When connected to your TV over HDMI (and if you’re going to be using SCART you should not buy this box) the DTR-Z500HD upscales SD content. You’re given no control over the level of digital noise reduction processing going on in the background, but it does a good job of dealing with Freeview’s lower-quality broadcasts. There’s still significant mosquito noise visible around text and other defined areas of detail, but motion of more organic objects is very well-handled. Its processing appears less aggressive than the PlayStation 3’s PlayTV tuner, but the resulting images are natural and very watchable.
HD content is also well-handled. Not all of Freeview’s HD content is going to inspire “ooh”s, packed as it is with the low-budget lifestyle filler that’s broadcast on most TV channels, but a standard benchmark of HD content, the nature documentary, looked fantastic. With detailed and vivid images, the DTR-Z500HD has what it takes to show what Freeview HD has to offer. It had no problems picking-up all four channels currently available in the London area – BBC One HD, ITV 1 HD, 4 HD and BBC HD.

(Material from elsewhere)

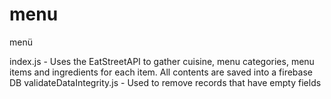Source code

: # menu
menü

index.js - Uses the EatStreetAPI to gather cuisine, menu categories, menu items and ingredients for each item. All contents are saved into a firebase DB
validateDataIntegrity.js - Used to remove records that have empty fields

Another crucial win for the DTR-Z500HD is operating noise. Although it gets warm to the touch during use and has a fan port at the back, it’s virtually silent. You can hear the slight click of the hard drive during recording, and a slight whirr from the fan, but only if you get your ear within 15cm of so of the box. In normal usage, you won’t hear a thing.
The TVonics DTR-Z500HD is a PVR that has the basics nailed down, but doesn’t offer a great deal of filler features. It supports Dolby Surround in HD content, and downmixing to Dolby Digital and plain old stereo; it also has PIP (picture-in-picture) letting you watch another letterboxed channel in four different positions at each edge of the screen. That’s about it, though.
The USB image viewer can’t handle particularly large files, failing to register them at all, and the lack of any video playback over USB feels like a missed opportunity – there are two USB slots but all they’re really useful for is the occasional software update, which can also be grabbed over-the-air anyway according to the box’s menu system. Recordings can’t be transferred easily to a computer either, so once you’ve filled-up the 500GB hard drive, your only option is to get deleting.
Attempting to cram in these extra features often brings with it bugs and reliability issues though – the worst of which can lead to a PVR losing your whole library of recordings. In our test period, the TVonics DTR-Z500HD was reassuringly reliable. There was a single case where the entire signal was lost, and recorded programmes refused to play, but this was fixed with a simple reset. In spite of our best efforts to trip-up the software, we couldn’t recreate this bug afterwards. Aside from this trip-up, there were no crashes or freezing. Speed of navigation within menus is predictably a lot slower than the PS3’s PlayTV Freeview accessory, but is otherwise on-par with other premium-price PVRs from Humax and Sony.
It’s early days for the Freeview HD PVR. Bigger-name rivals like the Humax HDR-FOX T2 and Sony SVRHDT500B sell at a significant premium – the best part of £100 more than this TVonics solution. You can bet that rivals coming in the next 6-12 months will offer features the DTR-Z500HD doesn’t have, like recording transfers, DivX playback and access to the BBC iPlayer, but what’s included here is only ever held back in quality terms by the limitations of the Freeview stream itself – HD or otherwise.
Reliable and blissfully easy to use, the TVonics DTR-Z500HD is one of the best-value Freeview HD recorders available. It misses out on a few high-end features, but if you have a home setup consisting of just a couple of other HDMI-equipped devices resting under your TV, it’s a makes a great headquarters for your entertainment rig thanks to the built-in HDMI switch.